## EXERCISE OBJECTIVE:
Using the line that has "ring mcp: (638, 1004)" as the starting point, print each line to the end of the material below word for word. Add no other lines.

*** Opening of SOURCE RECORDS ***

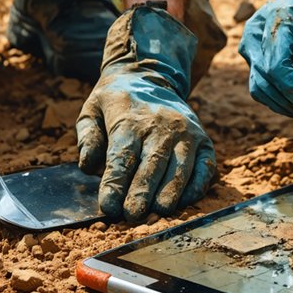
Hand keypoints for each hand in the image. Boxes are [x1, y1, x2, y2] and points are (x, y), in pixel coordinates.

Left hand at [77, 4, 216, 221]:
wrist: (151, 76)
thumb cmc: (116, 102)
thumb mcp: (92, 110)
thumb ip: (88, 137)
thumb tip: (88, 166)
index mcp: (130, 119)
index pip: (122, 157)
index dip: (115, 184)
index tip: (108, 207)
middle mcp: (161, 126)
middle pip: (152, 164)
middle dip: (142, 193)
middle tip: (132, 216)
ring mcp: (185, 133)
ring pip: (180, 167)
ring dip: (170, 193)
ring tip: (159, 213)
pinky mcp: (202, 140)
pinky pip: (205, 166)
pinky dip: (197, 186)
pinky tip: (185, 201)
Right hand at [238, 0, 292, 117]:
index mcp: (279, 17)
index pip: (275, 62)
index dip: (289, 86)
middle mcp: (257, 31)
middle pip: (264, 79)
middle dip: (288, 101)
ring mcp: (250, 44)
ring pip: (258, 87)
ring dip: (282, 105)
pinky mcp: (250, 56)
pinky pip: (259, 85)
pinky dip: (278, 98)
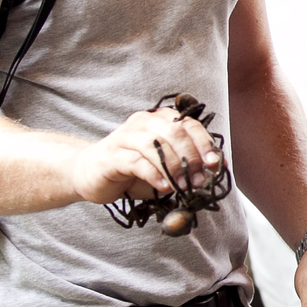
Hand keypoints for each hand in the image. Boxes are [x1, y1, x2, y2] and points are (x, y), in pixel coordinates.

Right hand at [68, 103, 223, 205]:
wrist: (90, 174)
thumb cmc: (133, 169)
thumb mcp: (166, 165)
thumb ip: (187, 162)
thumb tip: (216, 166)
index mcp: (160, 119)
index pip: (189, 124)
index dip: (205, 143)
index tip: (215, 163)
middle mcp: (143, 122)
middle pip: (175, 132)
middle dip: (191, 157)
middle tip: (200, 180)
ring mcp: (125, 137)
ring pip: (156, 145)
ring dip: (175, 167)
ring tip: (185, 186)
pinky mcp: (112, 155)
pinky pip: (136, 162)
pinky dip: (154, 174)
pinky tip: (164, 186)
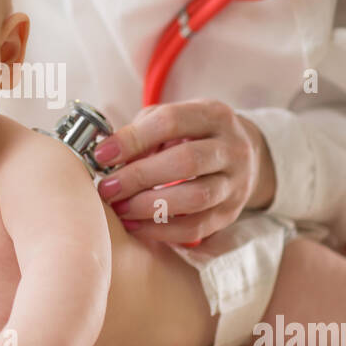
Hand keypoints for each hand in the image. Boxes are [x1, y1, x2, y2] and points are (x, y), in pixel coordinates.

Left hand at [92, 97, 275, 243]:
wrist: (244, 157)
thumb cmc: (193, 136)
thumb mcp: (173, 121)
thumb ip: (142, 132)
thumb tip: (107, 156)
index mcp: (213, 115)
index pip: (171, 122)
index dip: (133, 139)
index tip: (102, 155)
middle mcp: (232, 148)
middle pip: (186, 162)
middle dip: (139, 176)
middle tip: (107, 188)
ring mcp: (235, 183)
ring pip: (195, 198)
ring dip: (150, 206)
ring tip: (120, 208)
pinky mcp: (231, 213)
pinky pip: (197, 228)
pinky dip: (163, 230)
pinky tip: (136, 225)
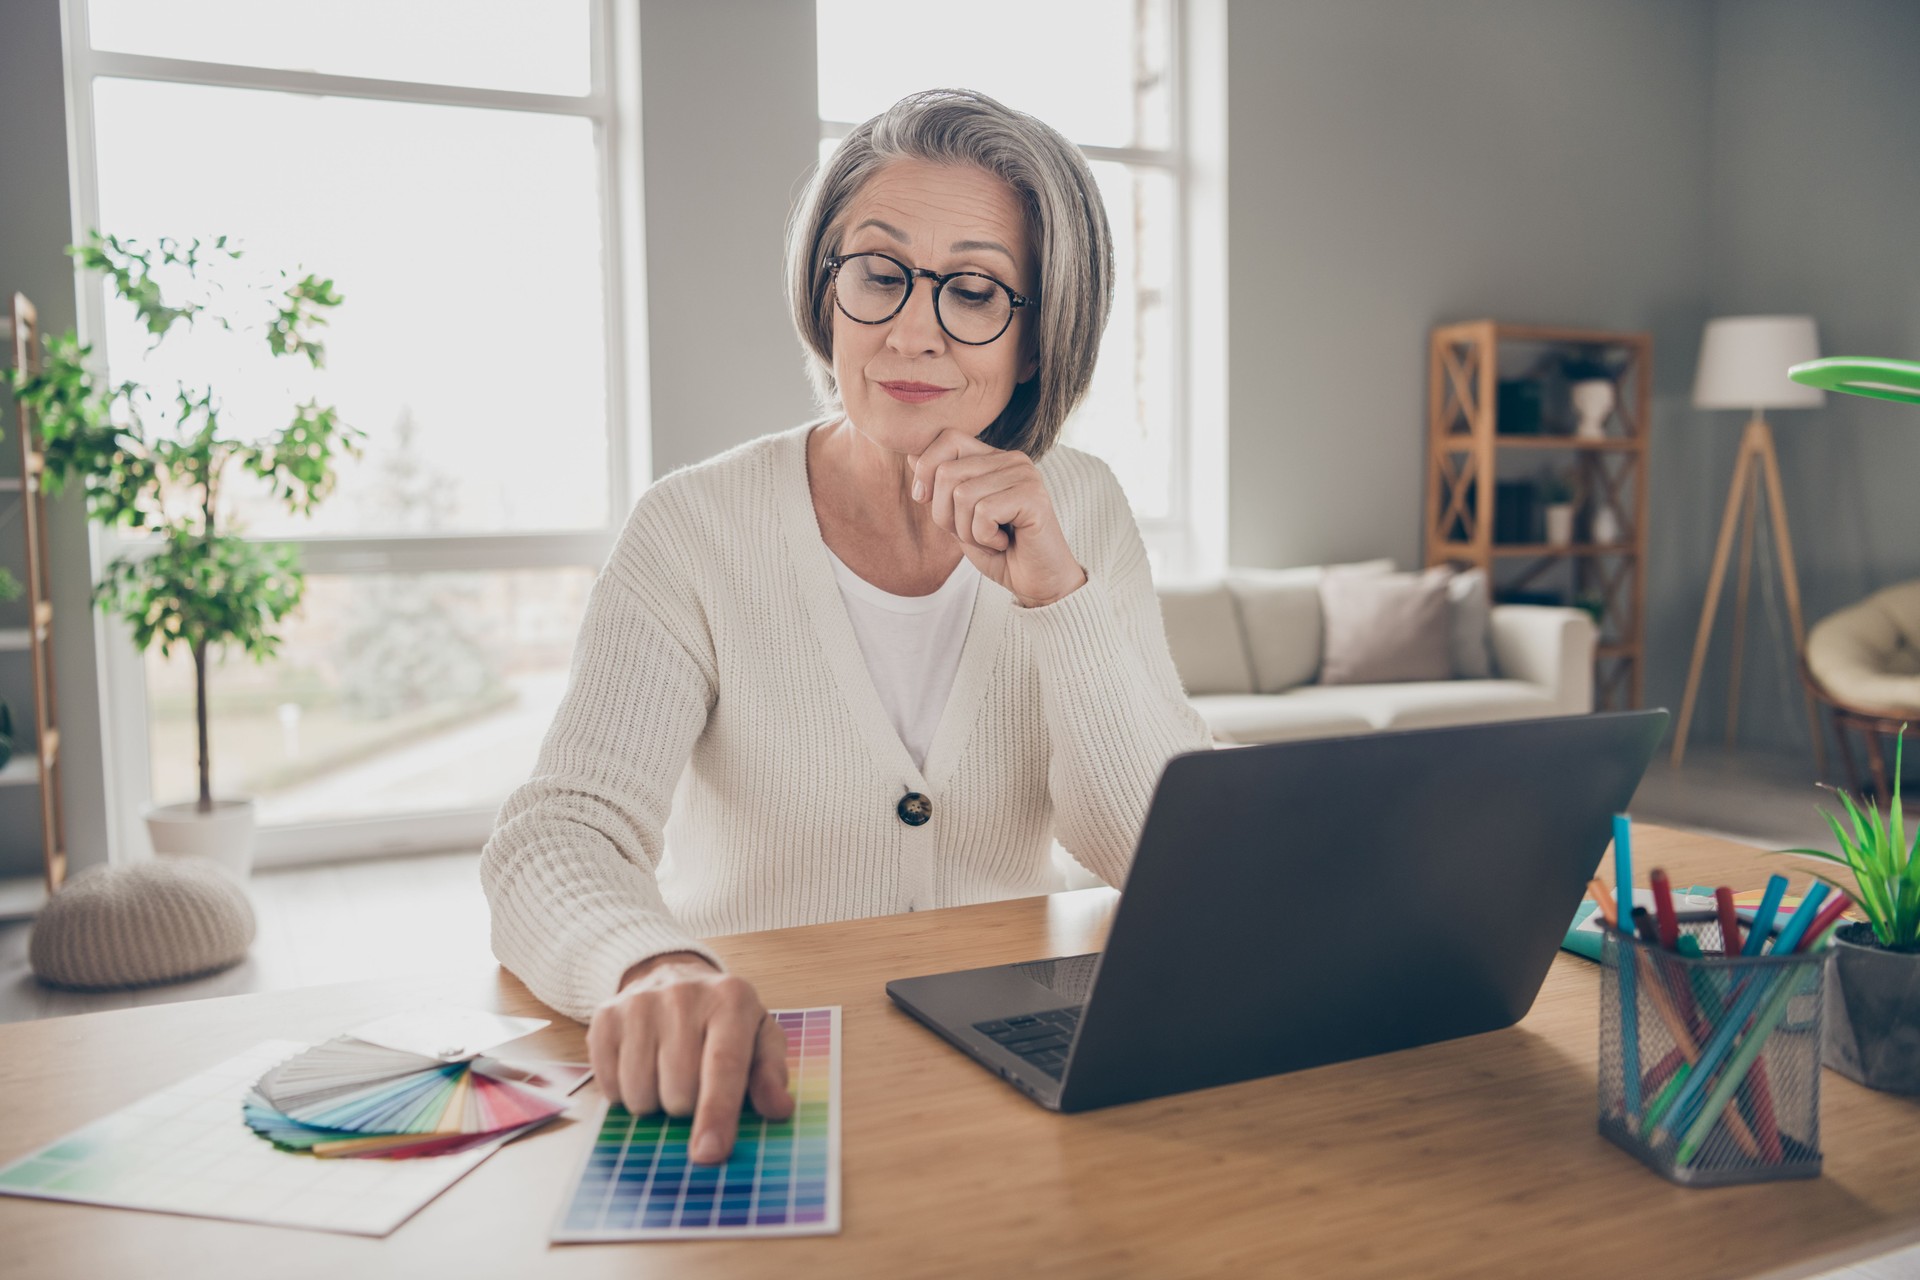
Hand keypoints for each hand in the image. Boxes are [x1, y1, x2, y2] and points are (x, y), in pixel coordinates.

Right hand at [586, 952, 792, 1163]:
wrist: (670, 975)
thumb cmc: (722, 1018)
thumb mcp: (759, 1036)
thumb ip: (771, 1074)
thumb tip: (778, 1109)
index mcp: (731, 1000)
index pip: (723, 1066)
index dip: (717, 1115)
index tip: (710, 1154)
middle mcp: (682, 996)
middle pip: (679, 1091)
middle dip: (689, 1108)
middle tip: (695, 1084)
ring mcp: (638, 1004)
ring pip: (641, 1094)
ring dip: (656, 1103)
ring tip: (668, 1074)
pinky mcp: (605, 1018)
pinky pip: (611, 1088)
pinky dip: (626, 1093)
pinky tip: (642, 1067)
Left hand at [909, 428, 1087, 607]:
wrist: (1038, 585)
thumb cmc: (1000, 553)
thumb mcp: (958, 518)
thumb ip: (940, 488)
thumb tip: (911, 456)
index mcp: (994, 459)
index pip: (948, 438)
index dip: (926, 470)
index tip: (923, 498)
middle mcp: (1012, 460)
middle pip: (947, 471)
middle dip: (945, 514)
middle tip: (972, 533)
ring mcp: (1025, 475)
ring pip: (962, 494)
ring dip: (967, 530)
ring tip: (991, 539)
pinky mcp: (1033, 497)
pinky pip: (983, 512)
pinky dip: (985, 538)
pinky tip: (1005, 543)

*** Close of SOURCE RECORDS ***

## EXERCISE ANSWER:
ring mcp: (638, 1004)
ring pip: (641, 1094)
ring dip: (656, 1103)
ring tip: (668, 1074)
pinky mcp: (605, 1018)
pinky pip: (611, 1088)
pinky dip: (626, 1093)
pinky tip: (642, 1067)
Left hand at [909, 428, 1087, 607]:
wrist: (1038, 585)
thumb cmc: (1000, 553)
thumb mcp: (958, 518)
thumb ip: (940, 488)
thumb tip: (911, 456)
index mcp: (994, 459)
index pip: (948, 438)
index dip: (926, 470)
index tip: (923, 498)
middle mcp: (1012, 460)
middle pip: (947, 471)
middle dip: (945, 514)
middle tip: (972, 533)
ring mcp: (1025, 475)
ring pip: (962, 494)
ring dip: (967, 530)
ring tip: (991, 539)
pinky mcp: (1033, 497)
pinky pip: (983, 512)
pinky dip: (985, 538)
pinky tip: (1005, 543)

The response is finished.